“This will help us all. Just have him ring Nero. Please. For my son.” And then she hangs up. Of course, she would mention her child. It’s the one thing that can cut through my rage and pain because he is just an innocent. He knows nothing of the cruelty this world can offer, and I would do everything in my power to shelter my nephew from it.
When I step into the kitchen Rafael and Samuel are absent, which is normal these days. Lucas offers me a wide smile from the breakfast bar as he chews on a mouthful of eggs. Carlos sits beside him and jerks his chin at me before turning his attention back to his newspaper. As I walk past him, I catch sight of the open page. There’s an image of several bodies hanging from a bridge by their feet, blood streaming down their arms from the carved message on their stomachs. All of them say the same thing: War.
I start to skim the article about the Sinaloa cartel members and a suspected war brewing between the Juarez and Sinaloa cartel but Carlos closes the paper.
“So now you’re going to stop me reading the paper?”
He folds his arms in front of him on the table. “You don’t need to see this shit.”
I laugh. “Are you serious?”
“Deadly.”
“You know that I’m with Rafael, right?”
He says nothing.
“Carlos, I’m no stranger to the most barbaric practices of the cartels.” I snatch the paper, and he glares at me.
“The cartels are not Rafael.”
“It’s one and the same. He’s the boss. He is the cartel.”
“He is, but not to you.” He gets up, taking his mug to the sink before standing toe-to-toe with me. There was a time when Carlos terrified me, but not now. “You might not like what you see when you look too closely.” He nods toward the paper in my hand and leaves the room.
I drop into his vacated chair with a huff and open the paper back to the page I was reading.
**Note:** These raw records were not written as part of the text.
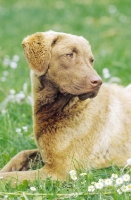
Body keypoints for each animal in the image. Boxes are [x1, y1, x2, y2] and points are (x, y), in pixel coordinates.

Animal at [0, 31, 131, 183]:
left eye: (91, 60)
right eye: (69, 54)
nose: (98, 82)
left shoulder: (59, 170)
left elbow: (8, 177)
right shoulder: (46, 155)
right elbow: (20, 155)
“He’s right, you know?” Lucas says.
I roll my eyes. “You too?”
“I used to see my brother a certain way. I knew he was in the cartel, but I guess I never really understood the full extent of that. And then I started working with him… I love him. He’s my brother. But I don’t see him the way I used to. The things he does…sometimes it’s hard not to be disgusted.” He shrugs.
“Lucas, you can’t judge when you’re in the cartel.”
“Yeah, but I’ve always said I could never torture and kill people.”
“What kind of bodyguard are you if you wouldn’t kill someone for me?” I tease.
“That’s different. I couldn’t just chain someone up and torture them.” He shakes his head, and my mind drifts to a basement, to a chained man, and me…with a gun in my hand and Rafael at my back.
“If someone wrongs you badly enough you can,” I say quietly.
“And what if they haven’t wronged you?”
“In this world, everyone is a bad guy, Lucas. They’ve all got something to atone for.”
“Even Rafael?”
I inhale a deep breath and reluctantly meet his gaze. “Yes.” Especially Rafael. But in my mind, he already atoned for anything he’d done when he saved me.
“Even me?”
“No, of course not.”
He taps his finger over the side of his coffee mug. “It’s not our place to be judge, jury, and executioner.”
I look at him, really look. His dark hair falls over his forehead, and chocolate eyes lock with mine, full of a kind of innocence I can barely remember ever possessing. I always thought that Lucas and I were similar; lambs living in the den of wolves, but the truth is, I’m far closer to being like Rafe and Carlos than I would ever dare to admit. Rafael once said that I was the angriest person he’d ever met. Maybe that’s true because when I think of that chained man in that basement, all I feel is anger. All I want to do is go back and shoot him again. When I think of his lifeless body with that neat little bullet hole between his eyes, I feel nothing.
I look down at the paper, at the images plastered across the page. Maybe I should be disgusted, but I’m not. When you’ve watched awful men rape and kill innocent girls, seeing them kill each other is of little consequence.
I know this was Rafael, and if I didn’t before, then Carlos’ behavior would have confirmed it. “It’s business, Lucas.” He watches me for a second as though he’s not really sure who I am. “Trust me, there are worse travesties in this world than cartel members being strung up.”
He drops his gaze to the table quickly. “Of course. You’re right.”
I don’t have the time or inclination for any kind of pity. “Where’s Rafael?”